Students are required to register officially by the published deadlines for each course for which they expect credit. A student who does not register for courses in any semester by the end of the first week of classes will be considered to have officially withdrawn from Skidmore College.

Students are required to withdraw officially by the published deadlines from any course for which they do not expect or want credit, through College procedures administered by the Registrar. Failure to withdraw from a course will result in a grade of F or WF. Students may withdraw from a maximum of two courses in their careers.
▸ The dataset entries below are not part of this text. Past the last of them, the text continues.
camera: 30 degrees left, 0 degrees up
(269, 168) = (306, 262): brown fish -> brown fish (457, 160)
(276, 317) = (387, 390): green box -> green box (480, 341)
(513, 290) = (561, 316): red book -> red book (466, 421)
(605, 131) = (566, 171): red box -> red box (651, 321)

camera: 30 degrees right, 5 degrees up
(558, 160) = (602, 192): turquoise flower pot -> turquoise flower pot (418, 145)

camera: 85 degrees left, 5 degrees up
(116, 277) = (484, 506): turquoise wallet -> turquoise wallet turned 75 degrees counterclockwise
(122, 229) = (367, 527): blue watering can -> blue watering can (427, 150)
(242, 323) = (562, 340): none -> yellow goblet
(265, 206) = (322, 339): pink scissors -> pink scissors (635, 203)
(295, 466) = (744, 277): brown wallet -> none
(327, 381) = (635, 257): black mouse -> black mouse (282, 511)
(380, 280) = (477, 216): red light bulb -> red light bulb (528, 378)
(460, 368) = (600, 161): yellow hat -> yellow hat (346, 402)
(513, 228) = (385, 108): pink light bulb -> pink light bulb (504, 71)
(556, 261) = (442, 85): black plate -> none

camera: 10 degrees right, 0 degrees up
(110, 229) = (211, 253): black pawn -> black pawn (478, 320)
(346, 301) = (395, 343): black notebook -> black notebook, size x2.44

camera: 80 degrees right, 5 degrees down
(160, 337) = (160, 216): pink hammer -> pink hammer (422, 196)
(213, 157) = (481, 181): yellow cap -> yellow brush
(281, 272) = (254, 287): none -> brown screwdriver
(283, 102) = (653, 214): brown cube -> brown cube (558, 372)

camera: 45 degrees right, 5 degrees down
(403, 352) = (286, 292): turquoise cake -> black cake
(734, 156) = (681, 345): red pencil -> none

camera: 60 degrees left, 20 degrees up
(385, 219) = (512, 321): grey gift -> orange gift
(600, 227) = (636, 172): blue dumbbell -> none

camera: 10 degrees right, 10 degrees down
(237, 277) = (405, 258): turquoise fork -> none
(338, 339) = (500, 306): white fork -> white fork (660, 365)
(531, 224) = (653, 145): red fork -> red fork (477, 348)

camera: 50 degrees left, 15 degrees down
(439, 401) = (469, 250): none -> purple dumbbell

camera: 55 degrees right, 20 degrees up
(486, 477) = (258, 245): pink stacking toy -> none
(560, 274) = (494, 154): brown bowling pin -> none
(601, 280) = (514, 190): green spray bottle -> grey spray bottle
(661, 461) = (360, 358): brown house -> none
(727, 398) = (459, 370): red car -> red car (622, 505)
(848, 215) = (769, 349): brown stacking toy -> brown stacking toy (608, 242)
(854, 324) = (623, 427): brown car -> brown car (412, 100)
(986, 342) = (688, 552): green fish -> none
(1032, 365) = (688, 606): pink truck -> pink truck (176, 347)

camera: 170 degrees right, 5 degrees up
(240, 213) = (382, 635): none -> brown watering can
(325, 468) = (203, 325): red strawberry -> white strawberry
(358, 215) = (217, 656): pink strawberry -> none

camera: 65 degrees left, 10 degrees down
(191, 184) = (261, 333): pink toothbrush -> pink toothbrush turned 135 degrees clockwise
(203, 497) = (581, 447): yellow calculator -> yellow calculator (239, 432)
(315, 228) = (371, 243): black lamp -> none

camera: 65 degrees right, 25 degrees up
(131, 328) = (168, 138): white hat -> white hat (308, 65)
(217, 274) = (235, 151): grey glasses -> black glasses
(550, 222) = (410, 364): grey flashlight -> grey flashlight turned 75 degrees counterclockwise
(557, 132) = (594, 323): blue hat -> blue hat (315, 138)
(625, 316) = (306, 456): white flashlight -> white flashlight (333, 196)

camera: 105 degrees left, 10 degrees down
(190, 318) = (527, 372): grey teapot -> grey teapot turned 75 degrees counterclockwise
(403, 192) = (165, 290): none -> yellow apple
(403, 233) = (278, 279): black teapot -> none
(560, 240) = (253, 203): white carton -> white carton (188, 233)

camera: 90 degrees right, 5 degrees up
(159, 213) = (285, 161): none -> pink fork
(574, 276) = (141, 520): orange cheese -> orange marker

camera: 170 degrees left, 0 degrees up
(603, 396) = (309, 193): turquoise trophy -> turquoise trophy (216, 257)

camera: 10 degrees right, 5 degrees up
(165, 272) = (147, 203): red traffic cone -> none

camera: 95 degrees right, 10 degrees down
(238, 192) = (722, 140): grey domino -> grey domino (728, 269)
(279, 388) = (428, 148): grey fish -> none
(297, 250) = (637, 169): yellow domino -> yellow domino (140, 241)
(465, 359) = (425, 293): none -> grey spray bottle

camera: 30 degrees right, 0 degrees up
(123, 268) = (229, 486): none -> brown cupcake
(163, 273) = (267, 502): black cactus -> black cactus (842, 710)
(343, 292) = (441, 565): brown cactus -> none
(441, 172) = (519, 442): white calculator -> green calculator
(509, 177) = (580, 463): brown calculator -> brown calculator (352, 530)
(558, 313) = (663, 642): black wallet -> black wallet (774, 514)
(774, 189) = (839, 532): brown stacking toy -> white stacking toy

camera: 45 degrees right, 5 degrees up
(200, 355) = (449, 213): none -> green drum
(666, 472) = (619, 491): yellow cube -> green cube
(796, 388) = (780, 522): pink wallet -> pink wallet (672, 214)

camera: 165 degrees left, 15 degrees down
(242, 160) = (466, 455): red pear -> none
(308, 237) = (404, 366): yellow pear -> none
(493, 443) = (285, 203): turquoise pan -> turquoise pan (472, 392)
All students registering for 6 or more hours must comply with New York state immunization laws. Specific information may be obtained from the Health Services Office.

Attendance

Regular class attendance and participation have a major effect on the quality of student performance. Students are expected to meet their instructors’ attendance policies, return from vacations at designated times, and remain on campus for their entire examination period. The College does not sanction early departures from the schedule of classes and examinations or any late return to the established class schedule. Students are not automatically entitled to a certain number of absences. Each instructor will make known to the class his or her policy concerning the effect of absence on the student’s grade. Students who become ill remain responsible for the work missed and should consult with course professors. Students must either complete this work during the regular semester of study or apply for a course withdrawal (W or WF), an incomplete (I), or a leave of absence.

The Faculty Handbook establishes the College’s minimum expectation that “any students who miss more than a third of the [class] sessions may expect to be barred from final examination. In such cases, the course grade will be recorded as F.” Faculty may, and frequently do, establish even more stringent attendance policies, and the student is obliged to adhere to the attendance policies announced for each course.

Requests for exceptions to any academic regulation must be filed with the Office of Academic Advising or the Office of the Registrar, and approved by the Committee on Academic Standing.